__What the task asks__
Pull each line holding "round" out of the entries below.

»»

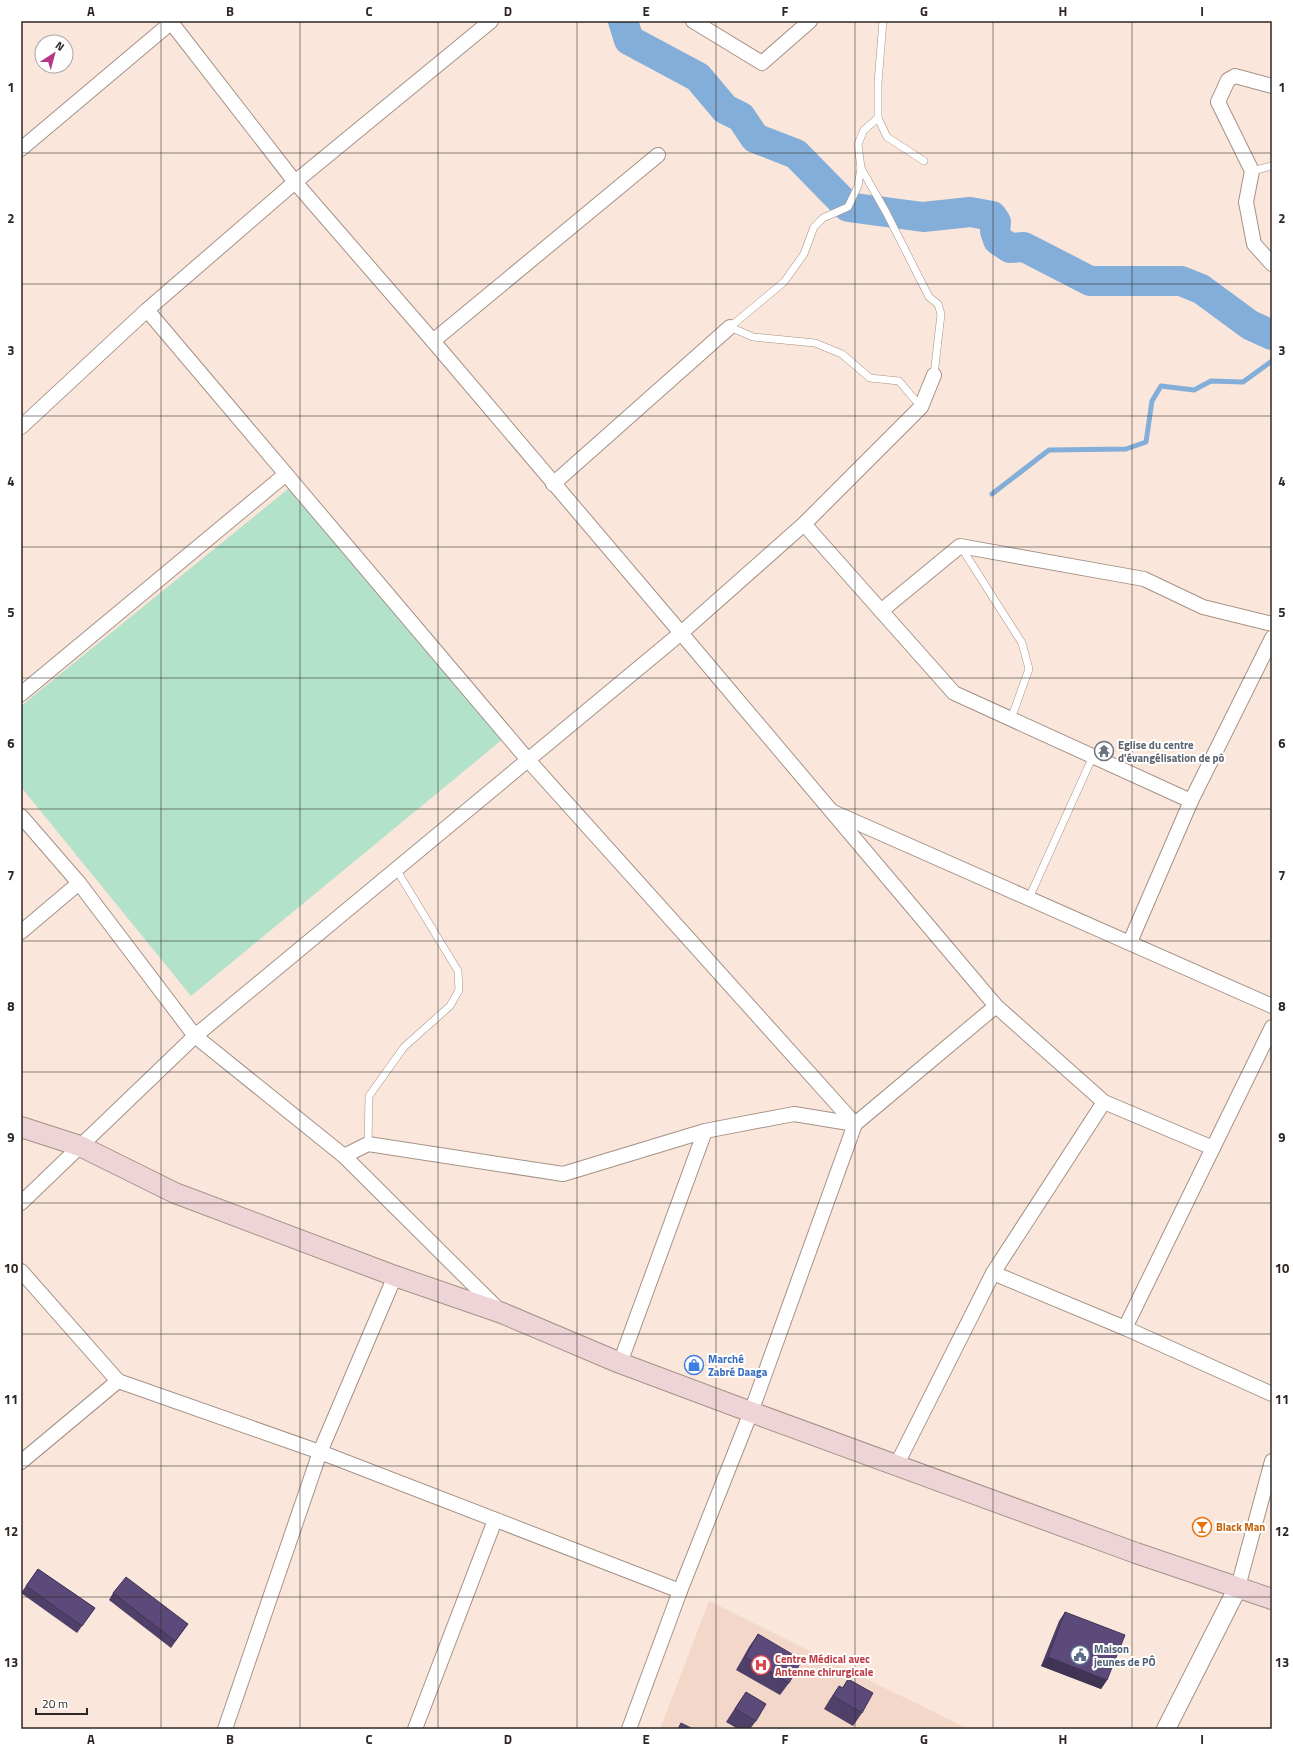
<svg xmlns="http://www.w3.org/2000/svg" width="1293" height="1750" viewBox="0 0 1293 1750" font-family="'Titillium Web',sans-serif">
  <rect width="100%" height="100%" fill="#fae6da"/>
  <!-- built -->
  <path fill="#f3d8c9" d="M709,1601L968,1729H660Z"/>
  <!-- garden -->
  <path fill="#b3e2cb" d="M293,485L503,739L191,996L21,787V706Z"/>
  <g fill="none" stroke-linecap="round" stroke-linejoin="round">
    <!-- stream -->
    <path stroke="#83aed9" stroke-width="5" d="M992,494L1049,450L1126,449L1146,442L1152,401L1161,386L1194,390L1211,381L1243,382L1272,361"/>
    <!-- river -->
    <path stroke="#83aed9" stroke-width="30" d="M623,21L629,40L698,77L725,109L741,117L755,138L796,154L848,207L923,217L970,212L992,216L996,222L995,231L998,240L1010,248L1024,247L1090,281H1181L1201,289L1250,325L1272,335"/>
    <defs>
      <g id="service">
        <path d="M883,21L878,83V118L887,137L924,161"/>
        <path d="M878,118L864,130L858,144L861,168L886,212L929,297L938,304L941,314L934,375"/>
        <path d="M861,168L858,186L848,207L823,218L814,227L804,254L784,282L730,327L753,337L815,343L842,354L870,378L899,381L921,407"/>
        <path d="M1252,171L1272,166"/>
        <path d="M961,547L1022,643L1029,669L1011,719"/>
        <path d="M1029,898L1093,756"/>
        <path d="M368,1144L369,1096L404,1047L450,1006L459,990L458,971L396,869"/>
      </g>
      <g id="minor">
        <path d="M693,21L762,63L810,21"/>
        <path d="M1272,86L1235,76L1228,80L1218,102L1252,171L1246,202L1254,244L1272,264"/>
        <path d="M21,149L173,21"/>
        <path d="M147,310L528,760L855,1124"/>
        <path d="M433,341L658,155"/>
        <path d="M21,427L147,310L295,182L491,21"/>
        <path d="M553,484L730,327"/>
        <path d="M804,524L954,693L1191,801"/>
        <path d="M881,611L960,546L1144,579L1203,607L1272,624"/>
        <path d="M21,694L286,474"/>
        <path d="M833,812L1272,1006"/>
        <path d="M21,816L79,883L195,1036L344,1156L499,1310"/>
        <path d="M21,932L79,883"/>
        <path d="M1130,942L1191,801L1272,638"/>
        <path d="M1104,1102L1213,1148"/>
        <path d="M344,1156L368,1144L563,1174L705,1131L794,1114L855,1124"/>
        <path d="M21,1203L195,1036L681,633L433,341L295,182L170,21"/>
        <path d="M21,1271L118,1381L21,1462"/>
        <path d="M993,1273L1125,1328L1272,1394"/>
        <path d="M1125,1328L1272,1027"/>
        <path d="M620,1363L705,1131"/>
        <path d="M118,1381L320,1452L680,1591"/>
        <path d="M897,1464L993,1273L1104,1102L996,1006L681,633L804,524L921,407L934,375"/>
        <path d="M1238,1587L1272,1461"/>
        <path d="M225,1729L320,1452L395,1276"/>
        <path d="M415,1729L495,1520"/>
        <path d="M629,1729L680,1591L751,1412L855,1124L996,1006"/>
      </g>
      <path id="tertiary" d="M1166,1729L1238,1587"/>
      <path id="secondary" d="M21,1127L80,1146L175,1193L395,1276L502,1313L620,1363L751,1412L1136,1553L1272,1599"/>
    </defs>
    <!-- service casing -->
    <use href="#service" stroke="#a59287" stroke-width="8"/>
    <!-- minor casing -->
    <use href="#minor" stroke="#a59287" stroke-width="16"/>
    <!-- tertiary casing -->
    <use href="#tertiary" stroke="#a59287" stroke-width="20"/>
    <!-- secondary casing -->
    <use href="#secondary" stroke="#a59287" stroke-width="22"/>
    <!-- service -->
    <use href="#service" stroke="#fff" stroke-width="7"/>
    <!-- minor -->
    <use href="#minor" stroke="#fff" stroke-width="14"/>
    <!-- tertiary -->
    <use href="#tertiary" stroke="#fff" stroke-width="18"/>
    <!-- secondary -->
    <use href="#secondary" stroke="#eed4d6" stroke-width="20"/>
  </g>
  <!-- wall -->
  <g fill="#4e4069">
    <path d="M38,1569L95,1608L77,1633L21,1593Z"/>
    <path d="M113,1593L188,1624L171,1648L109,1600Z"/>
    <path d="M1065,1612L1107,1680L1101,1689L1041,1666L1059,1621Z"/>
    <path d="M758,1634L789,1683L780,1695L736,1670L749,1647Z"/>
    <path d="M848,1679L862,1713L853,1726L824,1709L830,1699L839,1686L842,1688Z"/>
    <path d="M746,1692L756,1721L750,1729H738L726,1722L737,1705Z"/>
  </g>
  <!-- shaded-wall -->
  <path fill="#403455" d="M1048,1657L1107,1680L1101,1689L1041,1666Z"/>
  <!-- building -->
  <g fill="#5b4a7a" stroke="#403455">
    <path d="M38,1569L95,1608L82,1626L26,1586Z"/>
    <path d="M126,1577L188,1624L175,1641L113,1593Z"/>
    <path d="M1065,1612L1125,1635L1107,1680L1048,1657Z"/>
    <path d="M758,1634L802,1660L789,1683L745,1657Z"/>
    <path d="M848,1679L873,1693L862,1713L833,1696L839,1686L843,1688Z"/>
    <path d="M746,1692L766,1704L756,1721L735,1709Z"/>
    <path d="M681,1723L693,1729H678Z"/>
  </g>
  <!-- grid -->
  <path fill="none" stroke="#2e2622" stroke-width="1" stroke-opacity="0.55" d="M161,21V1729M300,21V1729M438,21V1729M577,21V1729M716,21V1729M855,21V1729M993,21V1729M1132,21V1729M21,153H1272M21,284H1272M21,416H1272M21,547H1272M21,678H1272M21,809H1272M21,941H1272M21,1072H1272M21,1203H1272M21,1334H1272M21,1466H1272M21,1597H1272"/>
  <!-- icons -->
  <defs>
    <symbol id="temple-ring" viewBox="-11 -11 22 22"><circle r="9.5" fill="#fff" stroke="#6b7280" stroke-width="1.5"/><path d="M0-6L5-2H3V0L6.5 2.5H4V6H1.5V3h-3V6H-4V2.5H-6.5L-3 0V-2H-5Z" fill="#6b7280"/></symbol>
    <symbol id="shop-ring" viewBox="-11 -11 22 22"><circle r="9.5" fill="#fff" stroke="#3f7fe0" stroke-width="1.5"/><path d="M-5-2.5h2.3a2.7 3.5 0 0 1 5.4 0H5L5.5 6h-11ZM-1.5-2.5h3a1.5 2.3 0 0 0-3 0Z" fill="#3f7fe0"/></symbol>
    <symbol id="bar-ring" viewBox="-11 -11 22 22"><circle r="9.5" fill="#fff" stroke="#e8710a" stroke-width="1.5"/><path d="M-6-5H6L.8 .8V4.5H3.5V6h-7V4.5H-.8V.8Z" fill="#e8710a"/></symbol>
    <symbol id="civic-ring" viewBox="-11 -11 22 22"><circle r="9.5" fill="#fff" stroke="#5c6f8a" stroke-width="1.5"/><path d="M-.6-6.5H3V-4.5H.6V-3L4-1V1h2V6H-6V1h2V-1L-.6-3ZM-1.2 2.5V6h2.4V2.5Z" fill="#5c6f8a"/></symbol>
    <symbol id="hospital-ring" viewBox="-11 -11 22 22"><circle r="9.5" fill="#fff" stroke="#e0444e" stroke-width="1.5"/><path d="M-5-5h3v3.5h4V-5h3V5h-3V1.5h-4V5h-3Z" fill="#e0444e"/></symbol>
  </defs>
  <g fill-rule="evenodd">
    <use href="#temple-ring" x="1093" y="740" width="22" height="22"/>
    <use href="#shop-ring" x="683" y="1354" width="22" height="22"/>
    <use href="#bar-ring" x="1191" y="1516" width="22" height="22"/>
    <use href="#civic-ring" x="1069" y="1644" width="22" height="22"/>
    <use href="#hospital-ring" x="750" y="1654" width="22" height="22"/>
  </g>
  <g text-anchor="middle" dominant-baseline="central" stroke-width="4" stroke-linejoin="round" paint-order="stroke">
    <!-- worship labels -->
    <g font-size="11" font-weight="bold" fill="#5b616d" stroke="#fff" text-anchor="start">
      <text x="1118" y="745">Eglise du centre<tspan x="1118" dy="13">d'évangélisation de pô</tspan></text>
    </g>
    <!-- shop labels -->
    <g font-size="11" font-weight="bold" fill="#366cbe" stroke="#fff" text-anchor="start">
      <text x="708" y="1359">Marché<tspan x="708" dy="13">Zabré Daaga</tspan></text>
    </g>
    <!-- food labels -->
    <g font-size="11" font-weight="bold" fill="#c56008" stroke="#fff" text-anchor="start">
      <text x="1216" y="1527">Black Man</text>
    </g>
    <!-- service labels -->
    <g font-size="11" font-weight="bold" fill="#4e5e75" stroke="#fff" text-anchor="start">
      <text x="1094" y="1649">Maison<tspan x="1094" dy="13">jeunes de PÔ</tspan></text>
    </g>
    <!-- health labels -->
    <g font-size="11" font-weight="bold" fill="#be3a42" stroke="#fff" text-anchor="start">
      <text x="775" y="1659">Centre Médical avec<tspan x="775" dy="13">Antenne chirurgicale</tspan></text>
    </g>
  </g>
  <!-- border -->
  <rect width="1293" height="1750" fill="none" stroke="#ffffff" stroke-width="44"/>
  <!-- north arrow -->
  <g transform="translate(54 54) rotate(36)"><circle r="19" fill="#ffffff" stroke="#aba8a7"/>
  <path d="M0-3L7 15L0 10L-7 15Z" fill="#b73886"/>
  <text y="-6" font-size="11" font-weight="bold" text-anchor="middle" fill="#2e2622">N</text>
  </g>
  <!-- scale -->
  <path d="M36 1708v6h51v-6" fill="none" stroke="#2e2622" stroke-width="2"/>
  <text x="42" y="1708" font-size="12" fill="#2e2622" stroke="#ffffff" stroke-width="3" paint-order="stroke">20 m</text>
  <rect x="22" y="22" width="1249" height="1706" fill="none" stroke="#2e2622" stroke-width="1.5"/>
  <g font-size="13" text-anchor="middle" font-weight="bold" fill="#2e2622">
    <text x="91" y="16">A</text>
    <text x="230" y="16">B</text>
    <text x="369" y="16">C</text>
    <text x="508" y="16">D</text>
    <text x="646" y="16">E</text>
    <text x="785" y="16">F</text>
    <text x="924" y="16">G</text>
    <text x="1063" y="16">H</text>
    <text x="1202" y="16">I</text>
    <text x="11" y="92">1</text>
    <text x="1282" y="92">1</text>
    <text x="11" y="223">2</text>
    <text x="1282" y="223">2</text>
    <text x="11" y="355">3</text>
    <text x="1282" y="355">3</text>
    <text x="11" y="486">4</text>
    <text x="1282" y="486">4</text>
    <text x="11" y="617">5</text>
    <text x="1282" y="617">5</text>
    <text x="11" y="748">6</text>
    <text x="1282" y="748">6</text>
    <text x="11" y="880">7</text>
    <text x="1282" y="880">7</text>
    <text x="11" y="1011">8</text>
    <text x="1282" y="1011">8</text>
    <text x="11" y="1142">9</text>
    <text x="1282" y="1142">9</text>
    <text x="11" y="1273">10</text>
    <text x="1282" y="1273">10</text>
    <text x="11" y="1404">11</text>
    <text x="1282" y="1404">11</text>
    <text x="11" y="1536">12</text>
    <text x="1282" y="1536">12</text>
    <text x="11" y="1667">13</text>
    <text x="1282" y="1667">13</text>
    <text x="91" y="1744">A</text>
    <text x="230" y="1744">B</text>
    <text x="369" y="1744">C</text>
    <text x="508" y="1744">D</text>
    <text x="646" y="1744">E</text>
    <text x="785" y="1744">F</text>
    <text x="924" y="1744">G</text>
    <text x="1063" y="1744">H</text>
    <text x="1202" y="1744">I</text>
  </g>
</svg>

««

__Response below__
  <g fill="none" stroke-linecap="round" stroke-linejoin="round">
  <g text-anchor="middle" dominant-baseline="central" stroke-width="4" stroke-linejoin="round" paint-order="stroke">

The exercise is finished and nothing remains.